AVAILABLE DATA:
================================

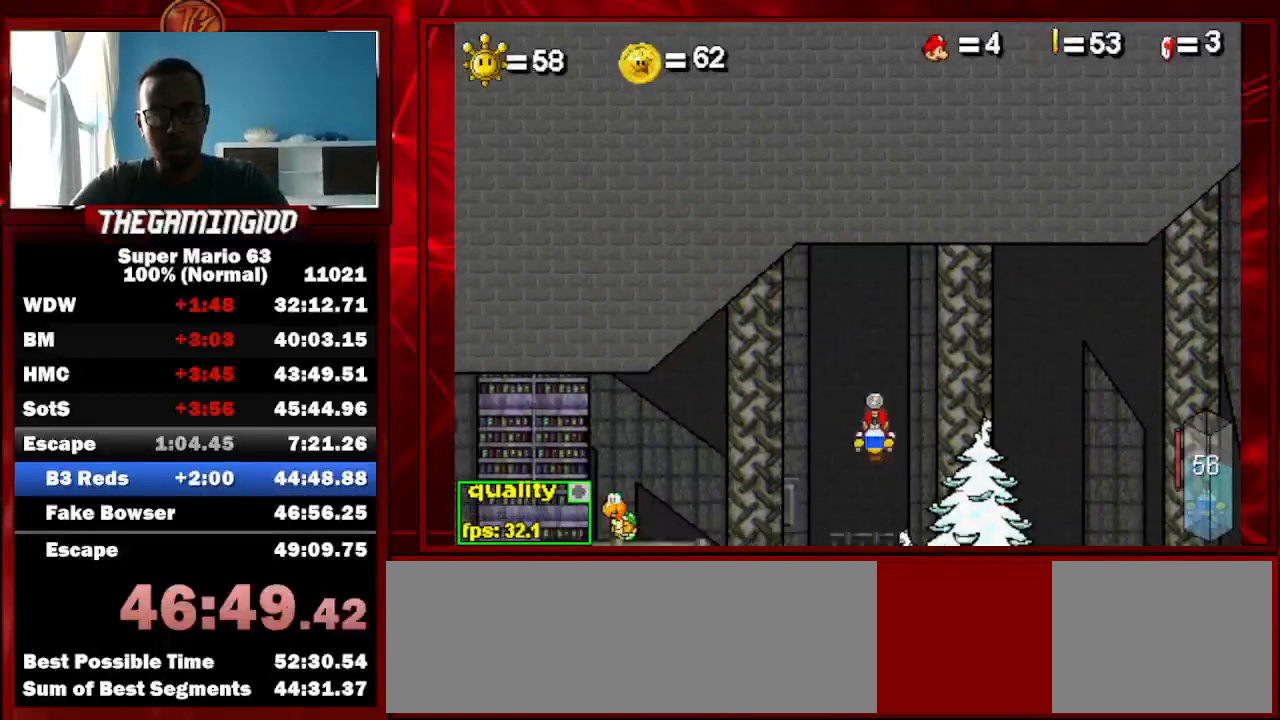
{"keys": ["c", "left", "up"], "events": [[33, "down", "up"], [267, "up", "down"]]}
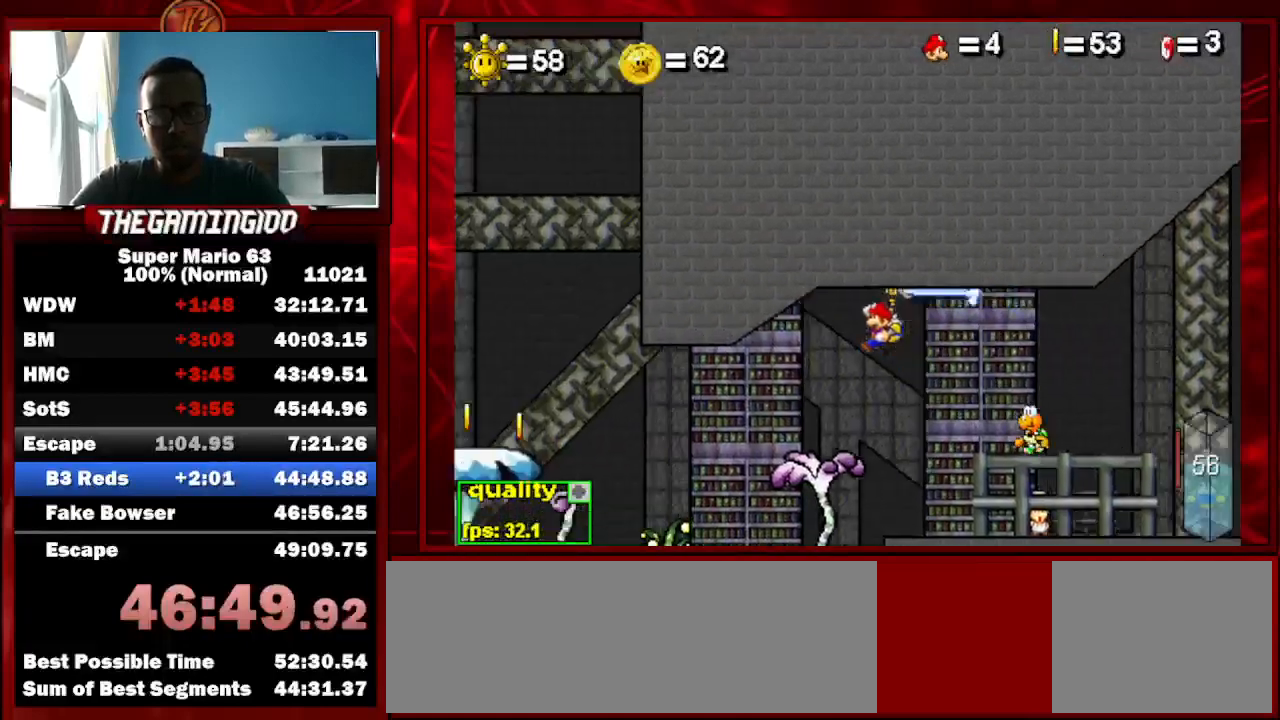
{"keys": ["right", "up"], "events": [[133, "c", "up"], [300, "left", "up"], [367, "right", "down"]]}
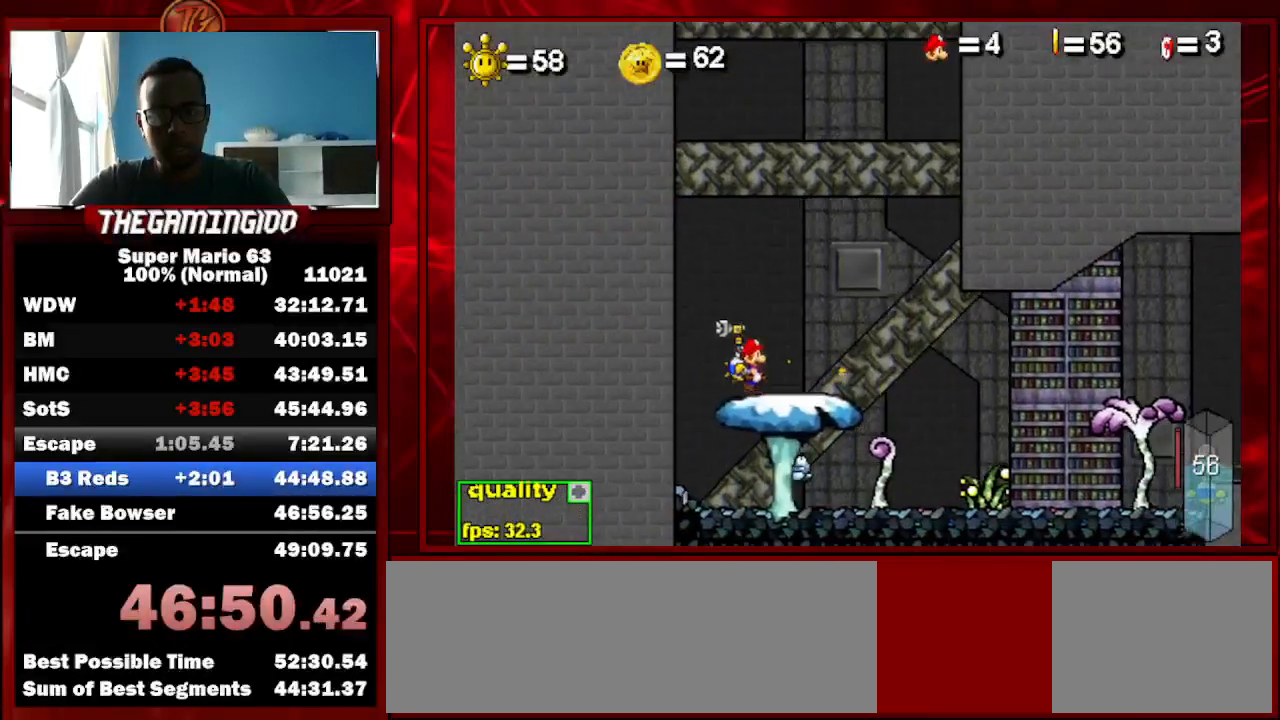
{"keys": ["left", "up"], "events": [[200, "shift_l", "down"], [233, "right", "up"], [233, "shift_l", "up"], [333, "shift_l", "down"], [433, "shift_l", "up"], [467, "left", "down"]]}
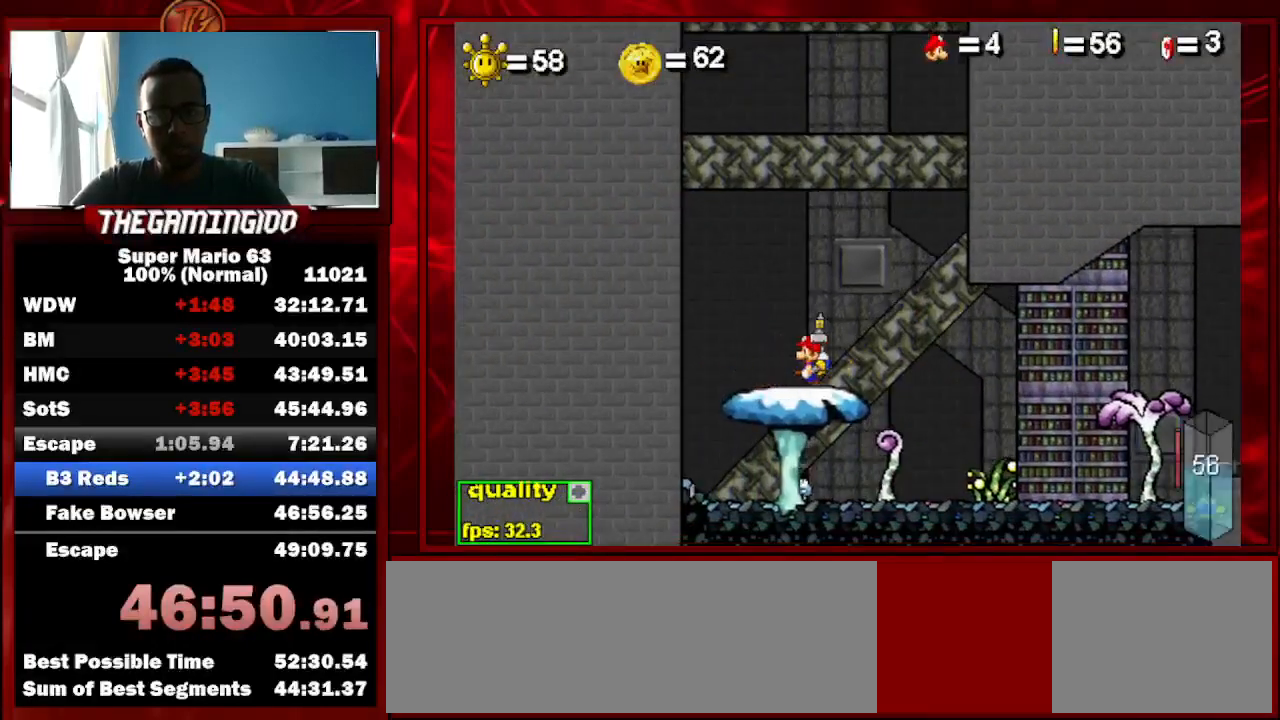
{"keys": ["c", "p", "up"], "events": [[33, "c", "down"], [67, "left", "up"], [500, "p", "down"]]}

================================

TRY IT: Repeat the material exactly, without images.

WRITTEN ANSWER:
{"keys": ["c", "left", "up"], "events": [[33, "down", "up"], [267, "up", "down"]]}
{"keys": ["right", "up"], "events": [[133, "c", "up"], [300, "left", "up"], [367, "right", "down"]]}
{"keys": ["left", "up"], "events": [[200, "shift_l", "down"], [233, "right", "up"], [233, "shift_l", "up"], [333, "shift_l", "down"], [433, "shift_l", "up"], [467, "left", "down"]]}
{"keys": ["c", "p", "up"], "events": [[33, "c", "down"], [67, "left", "up"], [500, "p", "down"]]}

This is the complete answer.